Nuclear ErbB-2: a Novel Therapeutic Target in ErbB-2-Positive Breast Cancer?

Rosalía I Cordo Russo  1 María F Chervo  2 Santiago Madera  2 Eduardo H Charreau  2 Patricia V Elizalde  3
Affiliations
Review

Nuclear ErbB-2: a Novel Therapeutic Target in ErbB-2-Positive Breast Cancer?
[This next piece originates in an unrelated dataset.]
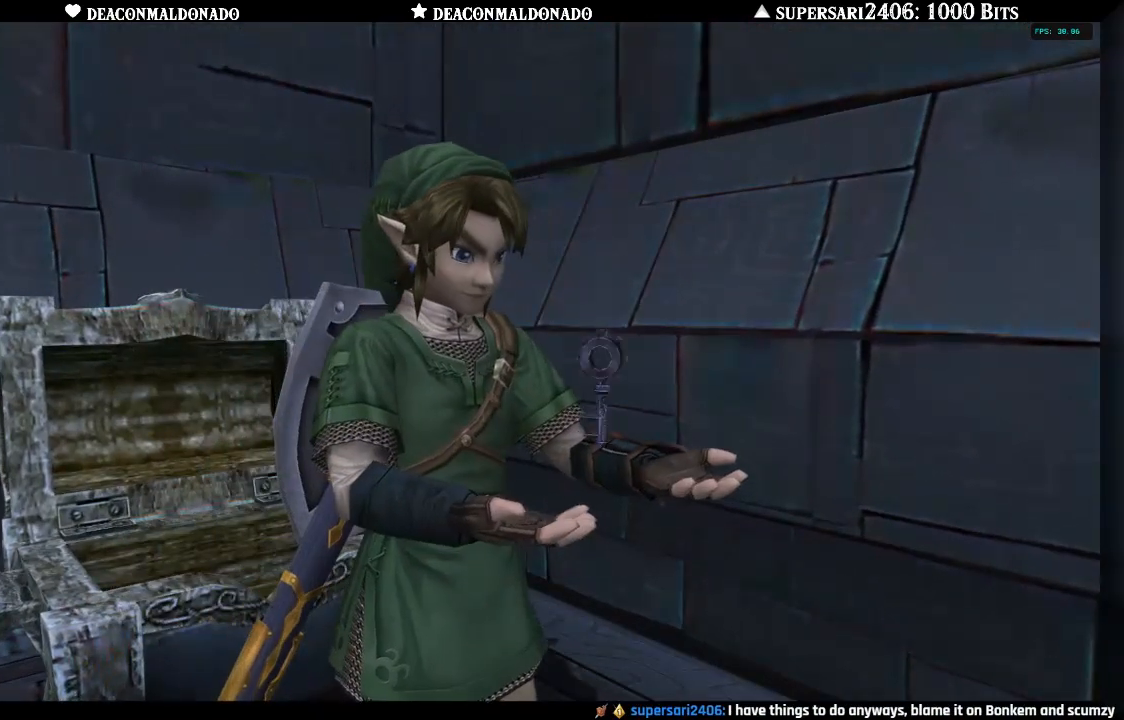
{"buttons": [], "left_stick": "center", "right_stick": "center", "events": []}
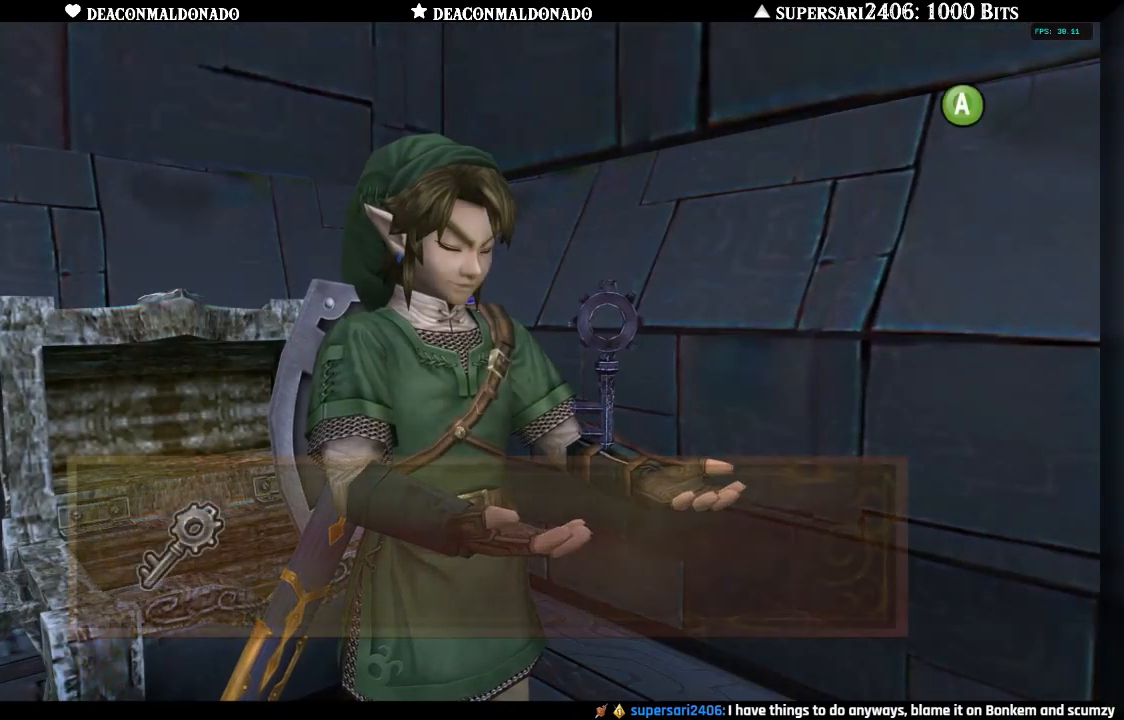
{"buttons": [], "left_stick": "center", "right_stick": "center", "events": []}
Rosalía I Cordo Russo et al. Horm Cancer. 2019 Jun.

Abstract

Membrane overexpression of ErbB-2 (MErbB-2), a member of the ErbB family of receptor tyrosine kinases, occurs in 15-20% of breast cancers (BC) and constitutes a therapeutic target in this BC subtype (ErbB-2-positive). Although MErbB-2-targeted therapies have significantly improved patients' clinical outcome, resistance to available drugs is still a major issue in the clinic. Lack of accurate biomarkers for predicting responses to anti-ErbB-2 drugs at the time of diagnosis is also an important unresolved issue. Hence, a better understanding of the ErbB-2 signaling pathway constitutes a critical task in the battle against BC. In its canonical mechanism of action, MErbB-2 activates downstream signaling pathways, which transduce its proliferative effects in BC. The dogma of ErbB-2 mechanism of action has been challenged by the demonstration that MErbB-2 migrates to the nucleus, where it acts as a transcriptional regulator. Accumulating findings demonstrate that nuclear ErbB-2 (NErbB-2) is involved in BC growth and metastasis. Emerging evidence also reveal a role of NErbB-2 in the response to available anti-MErbB-2 agents. Here, we will review NErbB-2 function in BC and will particularly discuss the role of NErbB-2 as a novel target for therapy in ErbB-2-positive BC.

Keywords: Breast cancer; ErbB-2 signaling pathway; Metastasis; Nuclear ErbB-2; Response to ErbB-2-targeted therapies; Transcriptional coactivator.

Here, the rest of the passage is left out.